_Request:_
Which lines of the entries contain the string "Organisation"? Please find them and copy them.

_Available records:_
★ ★ ★ ★ ★

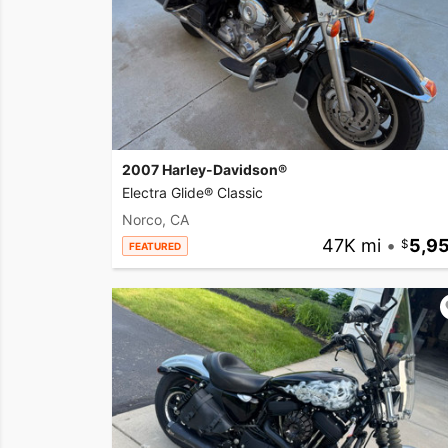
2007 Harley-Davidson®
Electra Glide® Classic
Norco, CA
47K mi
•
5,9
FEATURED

★ ★ ★ ★ ★

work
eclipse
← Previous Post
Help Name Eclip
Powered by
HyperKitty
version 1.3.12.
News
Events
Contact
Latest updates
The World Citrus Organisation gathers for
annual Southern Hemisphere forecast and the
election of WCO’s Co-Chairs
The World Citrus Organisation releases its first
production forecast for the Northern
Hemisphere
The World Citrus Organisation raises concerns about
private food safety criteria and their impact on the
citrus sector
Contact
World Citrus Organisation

★ ★ ★ ★ ★

_Exercise result:_
The World Citrus Organisation gathers for
The World Citrus Organisation releases its first
The World Citrus Organisation raises concerns about
World Citrus Organisation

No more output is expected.